Marine biologiests, conservationists, divers, and hobbyists, are fighting the good fight against the voracious lionfish (Pterois volitans) which have invaded the Atlantic Ocean – from Florida, to Rhode Island, to the Caribbean. But questions persist about how the fish – which are native to the Pacific Ocean – ended up in Atlantic waters.
In 1995, in the Newsletter of the Introduced Fish Section, a publication of the American Fisheries Society, Walter Courtenay – a fisheries biologist and professor emeritus at Florida Atlantic University in Boca Raton, Florida – suggested a link between Hurricane Andrew as a possible culprit. It was just days after the 1992 hurricane made landfall that an informant to Courtenay told him about “six to eight lionfish” had been spotted alive in Florida's Biscayne Bay. They were thought to have escaped after Andrew destroyed their large aquarium which was located on a seawall at the edge of the bay.
Nearly a decade later, Courtenay says he would like to “put this idea to rest”.
It was second-hand information, which unfortunately continues to spread, so that Andrew is often mentioned as the reason for the catastrophic lionfish invasion.
– Walter Courtenay, Fisheries Biologist / Professor, Florida Atlantic University
Courtenay explained that he published the report because he wanted people to keep an eye out for the lionfish, and to track their spread if they successfully established a breeding population – but he never received a report about any additional sightings. He now believes it unlikely that this event – if it happened – led to the current invasion.
While diving with Coast Watch Alliance in the last Gulf Coast Lionfish Coalition derby in Pensacola, Florida, Alex Fogg filmed the above video as he came across a reef that had a high density of lionfish present. His group determined that this site was in fact an upside down sunken Airplane.
In the northern Gulf of Mexico, we see some of the highest densities of lionfish reported. Due to lack of air and bottom time, we needed to return on a different day. Our combined total [removed] was more than 200 lionfish.
– Alex Fogg
James Morris Jr., an ecologist with the National Oceanic and Atmospheric Administration's (NOAA) Center for Coastal Fisheries and Habitat Research in Beaufort, North Carolina, cited that the first record of a lionfish being caught off the Atlantic coast took place in 1985 in Dania, Florida, just north of Miami.

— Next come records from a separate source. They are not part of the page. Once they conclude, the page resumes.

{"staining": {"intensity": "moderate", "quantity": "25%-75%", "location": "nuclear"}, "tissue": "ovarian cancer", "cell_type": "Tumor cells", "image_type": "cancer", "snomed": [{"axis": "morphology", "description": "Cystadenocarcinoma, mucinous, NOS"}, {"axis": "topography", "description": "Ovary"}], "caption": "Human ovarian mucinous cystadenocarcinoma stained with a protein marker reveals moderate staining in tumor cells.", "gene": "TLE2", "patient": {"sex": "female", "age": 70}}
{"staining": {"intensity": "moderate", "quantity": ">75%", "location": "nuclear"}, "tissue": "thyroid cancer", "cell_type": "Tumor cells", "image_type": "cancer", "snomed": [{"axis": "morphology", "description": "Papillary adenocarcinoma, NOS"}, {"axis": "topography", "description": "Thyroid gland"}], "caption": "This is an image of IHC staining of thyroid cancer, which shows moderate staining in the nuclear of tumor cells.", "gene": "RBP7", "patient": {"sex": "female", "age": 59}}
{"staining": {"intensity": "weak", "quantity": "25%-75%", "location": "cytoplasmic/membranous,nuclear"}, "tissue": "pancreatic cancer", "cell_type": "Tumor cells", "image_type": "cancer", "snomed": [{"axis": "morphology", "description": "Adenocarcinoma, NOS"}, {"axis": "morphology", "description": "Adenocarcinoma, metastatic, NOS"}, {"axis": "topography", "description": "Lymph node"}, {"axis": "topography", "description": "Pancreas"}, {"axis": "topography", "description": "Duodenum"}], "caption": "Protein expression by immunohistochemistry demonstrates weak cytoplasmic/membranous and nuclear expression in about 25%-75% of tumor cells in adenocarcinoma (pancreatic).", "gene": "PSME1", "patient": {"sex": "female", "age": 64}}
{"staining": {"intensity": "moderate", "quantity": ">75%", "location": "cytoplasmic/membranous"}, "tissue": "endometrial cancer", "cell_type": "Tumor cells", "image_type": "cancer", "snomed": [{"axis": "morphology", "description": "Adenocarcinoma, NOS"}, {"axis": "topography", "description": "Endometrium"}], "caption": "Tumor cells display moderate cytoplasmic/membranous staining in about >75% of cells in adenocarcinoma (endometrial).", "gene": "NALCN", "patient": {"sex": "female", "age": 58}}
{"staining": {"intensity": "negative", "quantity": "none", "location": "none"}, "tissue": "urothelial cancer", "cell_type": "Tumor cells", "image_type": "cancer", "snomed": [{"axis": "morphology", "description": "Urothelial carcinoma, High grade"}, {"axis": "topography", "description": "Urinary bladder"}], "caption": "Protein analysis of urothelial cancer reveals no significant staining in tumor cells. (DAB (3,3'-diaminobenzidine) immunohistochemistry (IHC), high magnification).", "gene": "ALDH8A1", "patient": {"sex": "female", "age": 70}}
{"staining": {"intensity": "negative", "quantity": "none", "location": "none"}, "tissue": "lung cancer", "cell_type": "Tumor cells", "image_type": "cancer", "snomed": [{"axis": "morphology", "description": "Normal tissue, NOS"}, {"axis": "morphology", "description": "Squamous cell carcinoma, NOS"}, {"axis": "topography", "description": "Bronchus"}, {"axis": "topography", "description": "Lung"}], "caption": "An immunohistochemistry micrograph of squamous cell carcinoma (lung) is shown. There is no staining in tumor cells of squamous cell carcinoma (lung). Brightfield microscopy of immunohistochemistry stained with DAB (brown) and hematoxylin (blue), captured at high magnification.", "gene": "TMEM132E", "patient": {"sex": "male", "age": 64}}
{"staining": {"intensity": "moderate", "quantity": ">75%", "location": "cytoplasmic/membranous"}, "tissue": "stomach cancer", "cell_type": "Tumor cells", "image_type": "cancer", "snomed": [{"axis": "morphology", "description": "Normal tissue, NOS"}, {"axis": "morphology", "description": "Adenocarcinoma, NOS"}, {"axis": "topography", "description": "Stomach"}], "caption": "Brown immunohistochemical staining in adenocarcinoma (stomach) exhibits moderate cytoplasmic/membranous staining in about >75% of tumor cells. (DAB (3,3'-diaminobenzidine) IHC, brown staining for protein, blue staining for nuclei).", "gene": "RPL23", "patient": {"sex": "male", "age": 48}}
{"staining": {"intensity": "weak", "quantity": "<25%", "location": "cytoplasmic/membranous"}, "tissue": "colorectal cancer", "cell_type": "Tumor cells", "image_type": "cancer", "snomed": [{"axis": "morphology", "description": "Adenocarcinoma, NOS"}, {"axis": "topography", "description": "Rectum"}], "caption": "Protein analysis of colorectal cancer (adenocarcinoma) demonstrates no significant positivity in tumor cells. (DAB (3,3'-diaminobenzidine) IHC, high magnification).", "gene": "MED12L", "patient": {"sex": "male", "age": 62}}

The most likely vector for all the invading lionfish was someone – or even several people – in the aquarium trade, releasing the fish – and possibly eggs – into the wild.
– James Morris Jr., NOAA
Dr. Zack Jud, a marine ecologist, has spent years focusing his research on human disturbance in coastal ecosystems. Much of his research has been carried out on the Indian River Lagoon and its tributaries. In 2010, Jud discovered the first estuarine invasion by lionfish in the Western Hemisphere. The venom-spined predators from the Indo-Pacific have taken up an unwelcome residence throughout the Western Atlantic, Gulf of Mexico and the Caribbean.
Ever-growing populations of lionfish pose a potential risk to our native ecosystems. Scientific research into the invasion has expanded at a rapid pace, much of which has been aimed at identifying how lionfish initially got into our waters, why they have been so successful here, what effect they are having on our native species and what, if anything, can be done to stem their spread.
As hobbyists, perhaps the worst thing we can do is release non-native species into the wild. It is our duty to educate fellow hobbyists of all ages against doing so, in order to preserve our hobby – and our environment – for future generations.